Although there are treatment options available for patients with CIDP, patients continue to experience significant symptoms. Researchers have conducted studies of the use of efgartigimod, a human immunoglobulin G (IgG) 1 antibody Fc fragment, for this disease state. This monoclonal antibody works by blocking the ​​neonatal Fc receptor (FcRn) thereby reducing the recycling of IgG which decreases the pathogenic IgG autoantibody levels that are potentially play a role in CIDP development. 

The ADHERE study (ClinicalTrials.gov Identifier: NCT04281472) was a two-part, multicenter, randomized, double-blinded, placebo-controlled trial to evaluate the safety and efficacy of efgartigimod in patients with CIDP. 

Patients received efgartigimod, which was formulated with recombinant human hyaluronidase PH20, subcutaneously. Study eligibility included adults with a confirmed diagnosis of CIDP who were previously receiving the standard treatment or were treatment naïve. 

The open-label portion (Stage A) of the study enrolled patients with active disease who received 1000 mg efgartigimod PH20 subcutaneously weekly for up to 12 weeks. Treatment responders from Stage A were subsequently randomly assigned to receive weekly treatment or placebo for up to 48 weeks (Stage B).

The study outcomes were clinical improvement in Stage A and efficacy of efgartigimod compared to placebo.
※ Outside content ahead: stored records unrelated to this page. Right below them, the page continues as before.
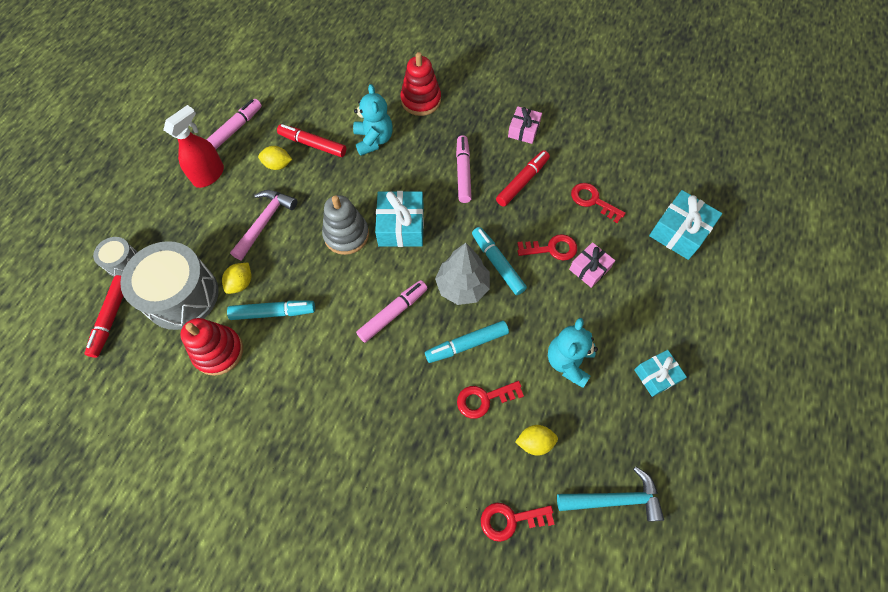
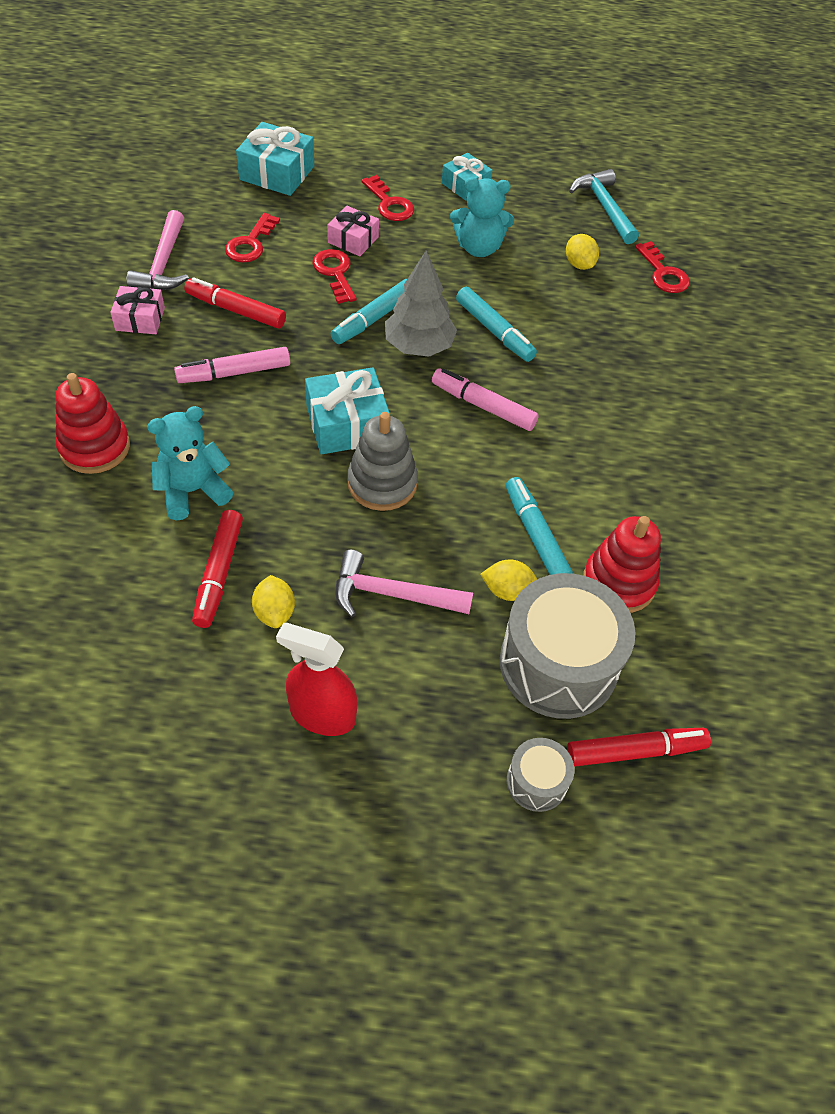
camera: 110 degrees left, 10 degrees down
(235, 129) = (207, 710): pink marker -> none
(484, 399) = (553, 308): red key -> red key (389, 204)
(577, 148) = (163, 264): none -> pink hammer

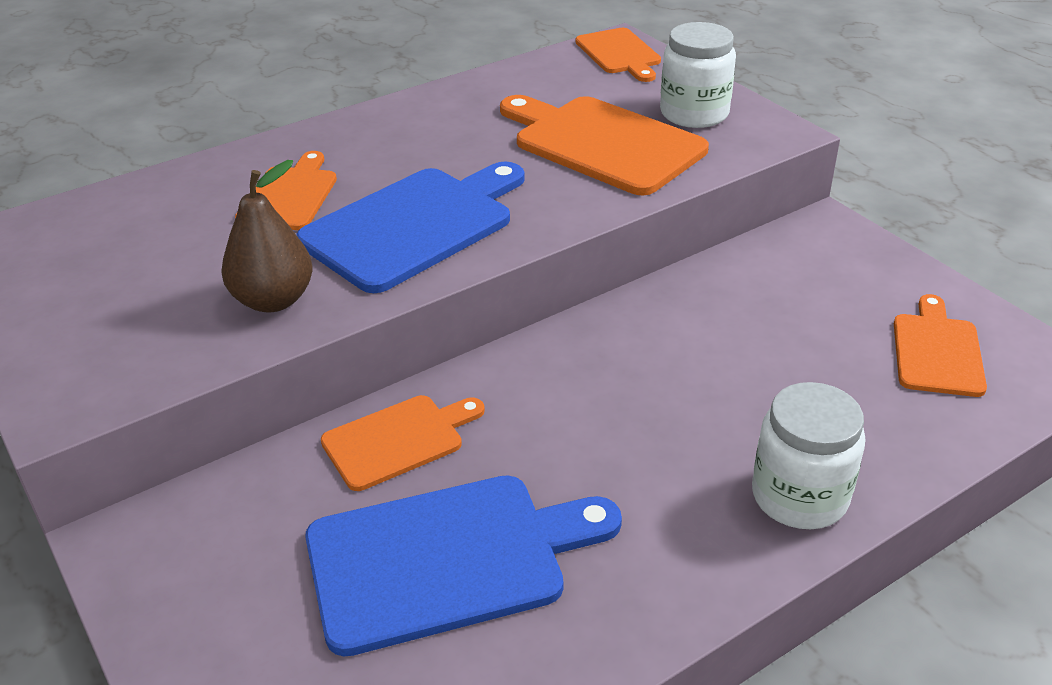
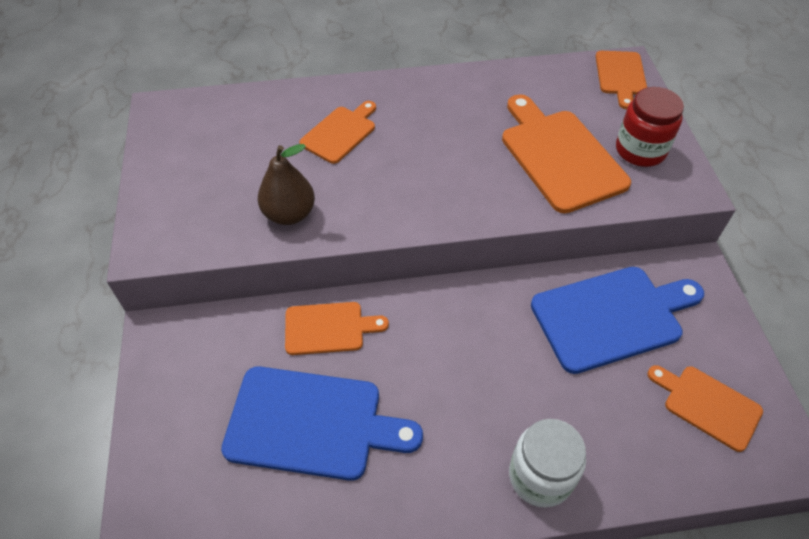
camera: 25 degrees right, 15 degrees up
(414, 225) = (400, 185): blue cutting board -> blue cutting board (612, 317)
(694, 113) = (640, 150): white jar -> red jar
(937, 351) = (707, 405): orange cutting board -> orange cutting board turned 90 degrees counterclockwise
The researchers compared the efficacy of study medication using time to clinical deterioration, which was measured as time to first adjusted Inflammatory Neuropathy Cause and Treatment (INCAT) Disability Score deterioration. 

Of 322 participants enrolled in Stage A, 221 were randomly assigned in Stage B to receive efgartigimod (n=111) or placebo (n=110). Of the participants in Stage A, 214 (66.5%) responded to treatment (95% CI, 61.0%-71.6%). The risk for clinical deterioration was significantly decreased among patients who received efgartigimod compared to those who received placebo (hazard ratio [HR], 0.394; 95% CI, 0.25-0.61; P =.000039) in Stage B.
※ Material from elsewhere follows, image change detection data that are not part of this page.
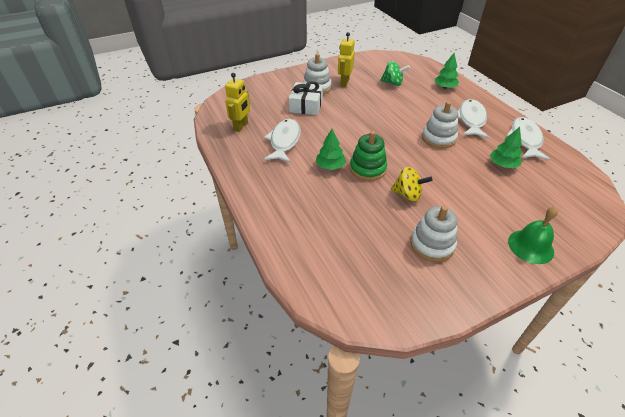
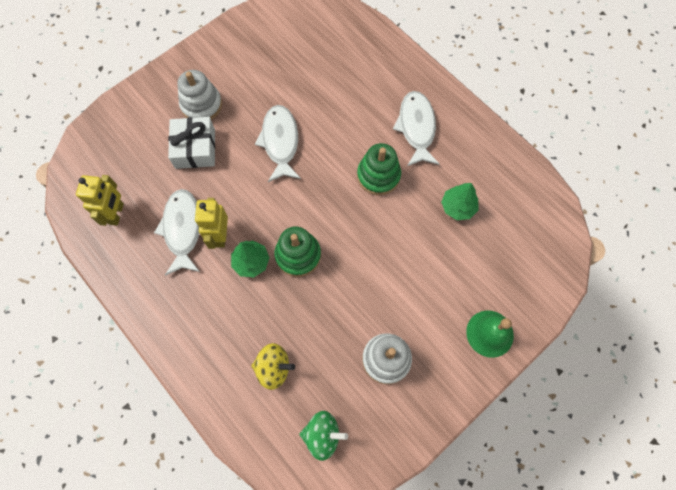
camera: 15 degrees left, 25 degrees up
(344, 82) = (238, 83): yellow robot -> yellow robot (220, 236)
(392, 83) = (306, 70): green spinning top -> green spinning top (322, 435)
(407, 194) = (351, 287): yellow spinning top -> yellow spinning top (274, 368)
(438, 138) = (378, 176): white stacking toy -> green stacking toy
(445, 87) = (378, 64): green tree -> none
(525, 139) = (484, 152): white fish -> white fish (280, 142)

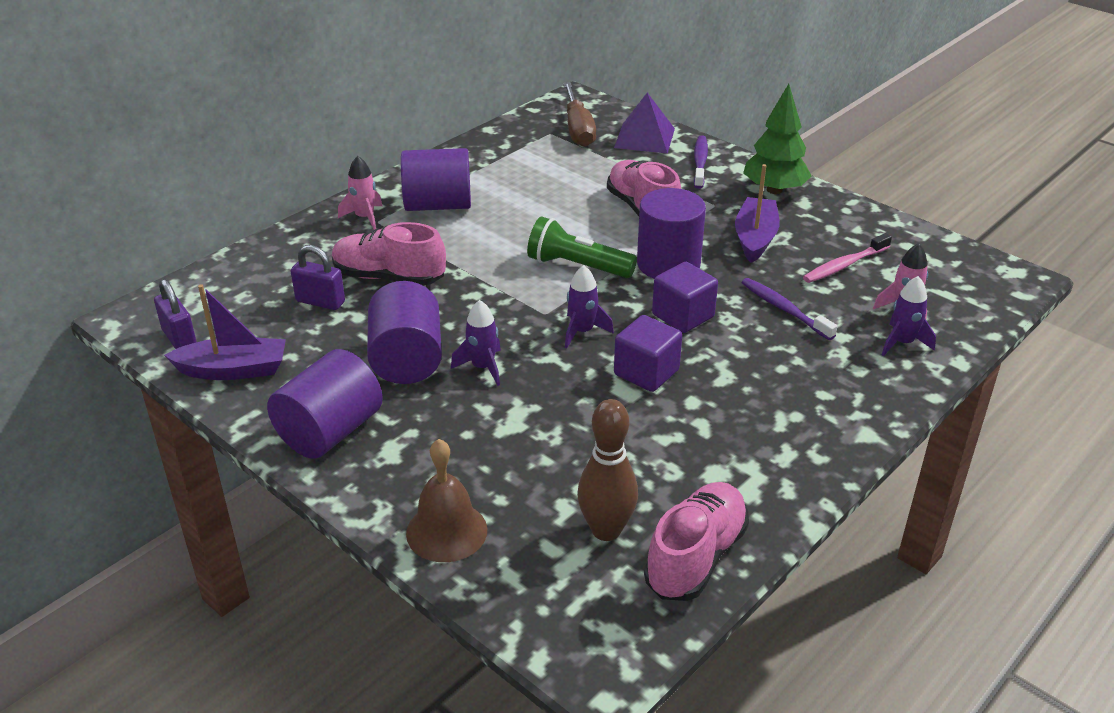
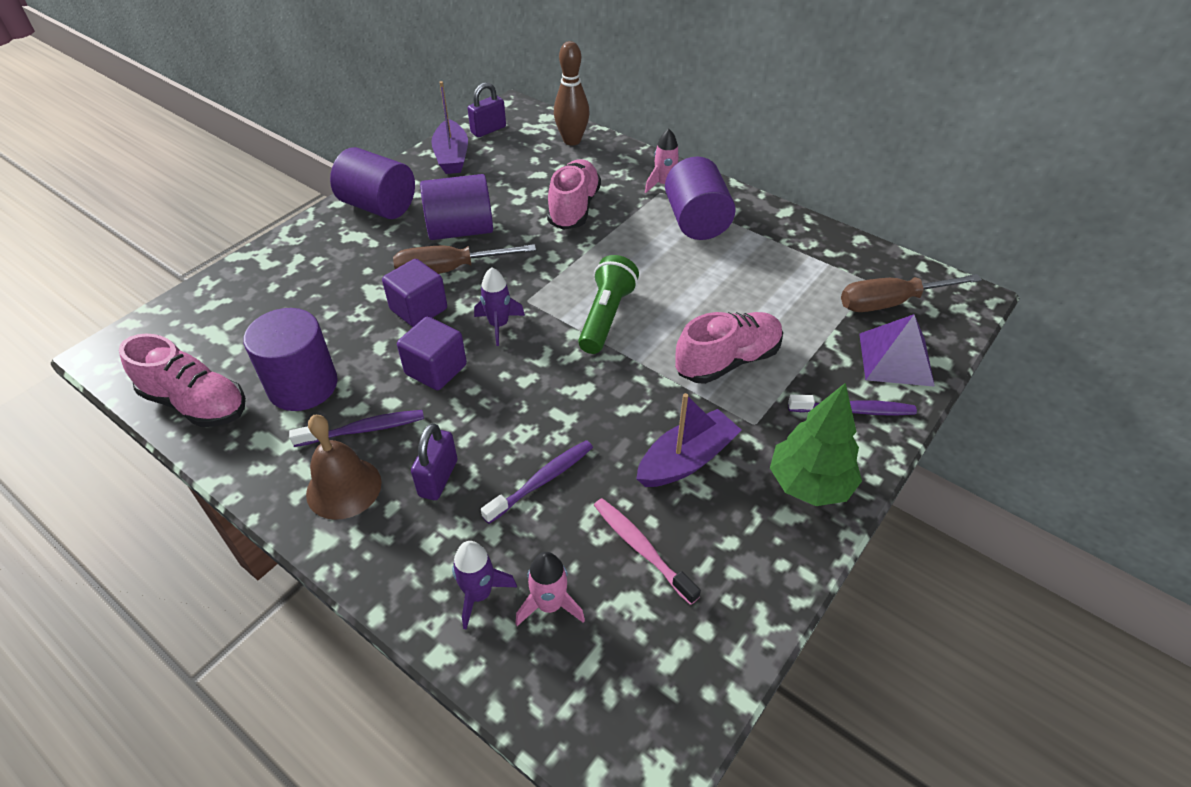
camera: 85 degrees right, 10 degrees up
(320, 302) = (536, 180): purple padlock -> purple padlock (438, 478)
(446, 531) = (263, 270): brown bell -> brown bell (344, 488)
(483, 367) = (448, 270): purple rocket -> brown screwdriver
(606, 530) = (241, 350): brown bowling pin -> brown bowling pin (572, 140)
(668, 264) = (620, 383): purple cylinder -> purple cylinder (303, 386)
(683, 316) = (526, 395): purple cube -> purple cube (419, 309)
(731, 418) = (363, 430): none -> purple toothbrush
(755, 238) = (686, 460): purple boat -> purple boat turned 45 degrees counterclockwise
Patients on corticosteroids, intravenous or subcutaneous immunoglobulin, or who were treatment naïve prior to the study vs patients who were not, reported a decreased risk for clinical deterioration. A total of 3 deaths unrelated to treatment occurred in this study and most treatment-emergent adverse effects were mild to moderate.

“CIDP patients treated with efgartigimod PH20 maintained a clinical response to treatment and remained relapse-free longer than those treated with placebo,” the researchers concluded.

Disclosure: Some study authors declared affiliations with biotech, pharmaceutical, and/or device companies. Please see the original reference for a full list of authors’ disclosures.